The =-properties= argument in the _condor_gpu_discovery_ command tells it to also list significant attributes of the device(s). These attributes will then be published in each slot ClassAd.

Here is typical output of _condor_gpu_discovery_
{code}
> condor_gpu_discovery -properties
DetectedGPUs="CUDA0, CUDA1, CUDA2, CUDA3"
CUDACapability=3.0
CUDADeviceName="GeForce GTX 690"
CUDADriverVersion=5.50
CUDAECCEnabled=false
CUDAGlobalMemory=2048
CUDARuntimeVersion=5.0
{endcode}

This output indicates that 4 GPUs were detected, all of which have the same properties. If using a static slot configuration, to
control how many GPUs are assigned to each slot, use the =SLOT_TYPE_<n>= configuration syntax to specify =Gpus=, the same as would be done for =Cpus= or =Memory=. If not specified, slots default to =GPUS=auto=, which will assign
GPUs proportionally to slots until there are no more GPUs to assign, and then it will assign 0 GPUs to the remaining slots. So a machine with =NUM_CPUS=8= and =DetectedGPUs="CUDA0, CUDA1, CUDA2, CUDA3"= will assign 1 GPUs each to the first 4 slots, and no GPUs to the remaining slots. Slot ClassAds with GPUs assigned will include the following attributes:

{code}
Cpus=1
GPUs=1
TotalCpus=8
TotalGPUs=4
TotalSlotCpus=1
TotalSlotGPUs=1
CUDACapability=3.0
CUDADeviceName="GeForce GTX 690"
CUDADriverVersion=5.50
CUDAECCEnabled=false
CUDAGlobalMemory=2048
CUDARuntimeVersion=5.0
{endcode}


With Partitionable slots, the default partitionable slot will be assigned both GPUs.  Dynamic slots created from this partitionable slot will be assigned GPUs when the job requests them.

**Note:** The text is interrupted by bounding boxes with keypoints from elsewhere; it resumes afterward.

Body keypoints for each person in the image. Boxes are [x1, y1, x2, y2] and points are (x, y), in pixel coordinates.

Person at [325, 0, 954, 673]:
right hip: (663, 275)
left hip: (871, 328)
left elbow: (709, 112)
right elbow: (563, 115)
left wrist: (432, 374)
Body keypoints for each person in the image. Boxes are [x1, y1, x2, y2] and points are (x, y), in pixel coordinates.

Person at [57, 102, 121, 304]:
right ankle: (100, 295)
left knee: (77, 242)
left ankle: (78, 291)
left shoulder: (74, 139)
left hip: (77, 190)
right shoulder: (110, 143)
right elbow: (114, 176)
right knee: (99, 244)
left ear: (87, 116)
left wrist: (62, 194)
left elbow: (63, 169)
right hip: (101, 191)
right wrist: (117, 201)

{section: Job requests a GPU}

User jobs that require a GPU must specify this requirement.  In a job's submit description file, the  simple request is

{code}
Request_GPUs = 1
{endcode}

A more complex request, such as:

{code}
Request_GPUs = 2
Requirements = CUDARuntimeVersion >= 5.5 \
    && (CUDACapability >= 3.0) \
    && (CUDAGlobalMemoryMb >= 1500)
{endcode}

specifies that the job requires a CUDA GPU with at least 1500 Mb of memory, the CUDA runtime version 5.5 or later, and a CUDA Capability of 3.0 or greater.

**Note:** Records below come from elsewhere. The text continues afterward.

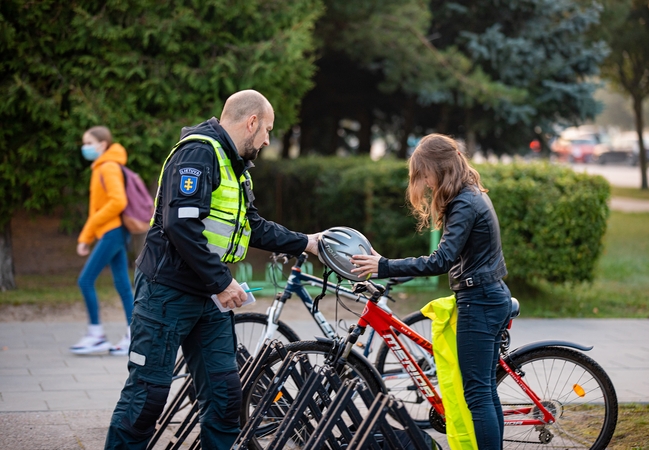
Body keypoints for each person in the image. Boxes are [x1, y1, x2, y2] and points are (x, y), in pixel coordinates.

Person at [104, 90, 320, 450]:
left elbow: (253, 226)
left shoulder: (236, 169)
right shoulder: (199, 153)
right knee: (147, 399)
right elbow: (180, 225)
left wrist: (307, 242)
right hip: (167, 291)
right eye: (267, 129)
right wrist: (221, 282)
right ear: (250, 122)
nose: (268, 139)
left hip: (207, 294)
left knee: (224, 399)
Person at [351, 133, 511, 450]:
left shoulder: (464, 202)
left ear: (439, 167)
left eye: (424, 172)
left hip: (479, 303)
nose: (424, 181)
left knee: (477, 394)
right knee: (485, 390)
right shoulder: (471, 193)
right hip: (489, 297)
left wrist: (383, 265)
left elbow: (440, 261)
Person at [71, 126, 134, 356]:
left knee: (85, 280)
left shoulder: (107, 167)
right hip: (113, 231)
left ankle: (96, 335)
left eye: (88, 143)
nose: (84, 147)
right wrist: (88, 235)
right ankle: (134, 335)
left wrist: (85, 236)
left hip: (112, 232)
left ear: (102, 145)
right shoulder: (104, 166)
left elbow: (117, 202)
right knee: (122, 285)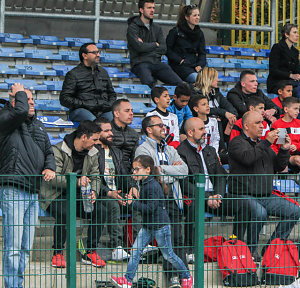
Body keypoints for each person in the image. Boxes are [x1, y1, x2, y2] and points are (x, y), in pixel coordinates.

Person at [0, 83, 55, 287]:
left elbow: (49, 152)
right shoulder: (6, 119)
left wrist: (50, 167)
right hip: (13, 188)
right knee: (13, 246)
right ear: (15, 101)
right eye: (26, 99)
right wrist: (19, 94)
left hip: (33, 191)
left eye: (32, 100)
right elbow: (20, 111)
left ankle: (18, 284)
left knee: (25, 247)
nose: (30, 103)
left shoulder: (39, 126)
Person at [111, 155, 193, 288]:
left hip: (160, 227)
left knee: (169, 255)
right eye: (133, 170)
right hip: (148, 226)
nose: (134, 172)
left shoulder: (153, 186)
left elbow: (150, 208)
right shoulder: (144, 183)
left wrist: (132, 203)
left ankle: (187, 276)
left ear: (148, 169)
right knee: (136, 251)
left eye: (137, 169)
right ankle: (127, 280)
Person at [228, 111, 300, 259]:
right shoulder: (237, 142)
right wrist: (266, 142)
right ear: (246, 126)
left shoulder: (263, 145)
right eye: (257, 123)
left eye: (262, 123)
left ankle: (271, 248)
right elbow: (248, 158)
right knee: (259, 213)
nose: (262, 126)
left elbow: (279, 167)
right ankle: (250, 250)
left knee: (294, 211)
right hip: (242, 195)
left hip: (266, 196)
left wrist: (284, 149)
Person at [177, 118, 251, 259]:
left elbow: (220, 176)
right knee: (194, 208)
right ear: (190, 132)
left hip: (215, 196)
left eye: (204, 129)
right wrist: (206, 198)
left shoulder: (210, 150)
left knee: (244, 205)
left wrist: (218, 195)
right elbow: (184, 182)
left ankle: (236, 243)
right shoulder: (180, 152)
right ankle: (190, 250)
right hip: (195, 196)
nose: (205, 132)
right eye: (201, 129)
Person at [40, 121, 107, 268]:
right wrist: (76, 182)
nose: (97, 143)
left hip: (79, 196)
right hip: (54, 195)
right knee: (66, 212)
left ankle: (90, 252)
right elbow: (53, 178)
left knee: (101, 210)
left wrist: (94, 191)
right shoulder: (58, 150)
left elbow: (96, 176)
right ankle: (57, 253)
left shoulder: (93, 152)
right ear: (84, 137)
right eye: (94, 139)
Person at [135, 115, 189, 287]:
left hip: (174, 197)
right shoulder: (142, 149)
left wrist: (162, 169)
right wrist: (170, 172)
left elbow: (184, 170)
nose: (164, 127)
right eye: (159, 125)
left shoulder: (169, 148)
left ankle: (184, 277)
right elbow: (150, 176)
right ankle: (173, 278)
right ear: (149, 129)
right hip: (157, 200)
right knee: (168, 241)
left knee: (179, 239)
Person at [94, 117, 138, 262]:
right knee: (113, 205)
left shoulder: (116, 152)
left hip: (117, 192)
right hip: (100, 194)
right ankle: (116, 247)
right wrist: (109, 192)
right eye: (106, 131)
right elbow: (93, 178)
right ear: (97, 133)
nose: (111, 133)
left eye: (111, 130)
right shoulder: (93, 152)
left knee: (138, 203)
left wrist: (132, 187)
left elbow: (125, 174)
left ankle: (137, 246)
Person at [127, 0, 183, 87]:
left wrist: (145, 46)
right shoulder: (133, 28)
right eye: (149, 8)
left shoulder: (157, 27)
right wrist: (155, 44)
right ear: (141, 10)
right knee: (149, 83)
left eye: (153, 8)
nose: (152, 10)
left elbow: (163, 48)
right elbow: (138, 47)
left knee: (179, 84)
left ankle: (162, 95)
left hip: (156, 62)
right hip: (140, 63)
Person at [60, 42, 116, 122]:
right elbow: (64, 99)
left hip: (102, 110)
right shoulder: (73, 74)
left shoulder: (103, 72)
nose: (98, 55)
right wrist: (85, 104)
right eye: (94, 52)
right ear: (84, 55)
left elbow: (112, 94)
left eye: (98, 52)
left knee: (115, 121)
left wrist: (108, 105)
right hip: (81, 111)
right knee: (93, 123)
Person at [270, 97, 300, 173]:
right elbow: (279, 145)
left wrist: (296, 146)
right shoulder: (279, 125)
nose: (298, 112)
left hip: (298, 151)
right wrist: (287, 149)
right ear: (286, 110)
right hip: (285, 155)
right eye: (295, 109)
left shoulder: (299, 123)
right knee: (297, 159)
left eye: (298, 109)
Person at [166, 4, 207, 83]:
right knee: (198, 80)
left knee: (209, 80)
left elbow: (202, 52)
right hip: (180, 67)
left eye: (198, 15)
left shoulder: (199, 33)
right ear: (187, 17)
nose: (197, 17)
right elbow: (168, 50)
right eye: (194, 15)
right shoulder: (175, 32)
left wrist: (200, 64)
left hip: (194, 66)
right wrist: (180, 60)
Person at [267, 23, 300, 94]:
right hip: (277, 83)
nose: (297, 35)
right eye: (294, 32)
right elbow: (273, 70)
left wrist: (298, 76)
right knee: (297, 92)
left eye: (297, 33)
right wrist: (290, 75)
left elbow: (296, 70)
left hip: (290, 83)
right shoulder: (277, 47)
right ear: (286, 34)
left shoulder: (295, 51)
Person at [110, 99, 139, 171]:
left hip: (127, 173)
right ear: (116, 113)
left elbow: (134, 158)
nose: (131, 113)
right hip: (109, 171)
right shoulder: (106, 131)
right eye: (127, 111)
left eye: (132, 110)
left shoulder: (134, 134)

{section: Identify the GPU}

Once a job matches to a given slot, it needs to know which GPUs to use, if multiple are present.  GPUs that the job are permitted to use are specified as defined values for the slot ClassAd attribute =AssignedGPUs=.  They are also published into the job's environment with variable =_CONDOR_AssignedGPUs=. In addition, if the configuration is defined with =ENVIRONMENT_FOR_AssignedGPUs= set, environment variables =CUDA_VISIBLE_DEVICES= and =GPU_DEVICE_ORDINAL= are published. The =AssignedGPUs= attribute value can be passed as job arguments using the $$() substitution macro syntax.  For example, if the job takes an argument "--device=X" where X is the device to use, specify this in the submit description file with

{code}
arguments = "--device=$$(AssignedGPUs)"
{endcode}

Alternatively, the job might look to the environment variable =_CONDOR_AssignedGPUs=, or =CUDA_VISIBLE_DEVICES=.